Через несколько минут в дверях показался тот самый паж, которого главная придворная волшебница посылала в штаб. Он остановился у входа и торжественно провозгласил:
- Его величество король!
В распахнутые стеклянные двери быстрым, четким шагом вошел высокий рыжеволосый молодой человек в маршальском мундире, а за ним - двое других военных в высоких чинах, значительно старше его возрастом.
- Мадам Салиман! - еще с порога бодро прогремел король на весь зимний сад. - Вы действительно считаете, что лучше будет немедленно завершить войну? Но ведь мы почти выиграли! Может, все-таки продолжим наше победоносное наступление?

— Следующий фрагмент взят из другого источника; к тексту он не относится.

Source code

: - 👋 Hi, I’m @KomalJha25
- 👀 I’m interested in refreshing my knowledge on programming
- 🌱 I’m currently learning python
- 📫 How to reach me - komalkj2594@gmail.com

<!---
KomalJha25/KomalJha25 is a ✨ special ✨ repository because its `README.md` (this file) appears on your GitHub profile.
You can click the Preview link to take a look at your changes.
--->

Ответа не было. Король вгляделся в собеседницу зоркими глазами отменного стрелка - и, забыв об этикете, бегом подлетел к ее креслу. Он схватил мадам Салиман за руку, но рука ее бессильно повисла... В следующие несколько минут пажи и генералы в смятении наблюдали, как молодой король рыдает, уткнувшись в колени той, что всегда, сколько он себя помнил, оберегала его и его страну, а теперь покинула их навсегда.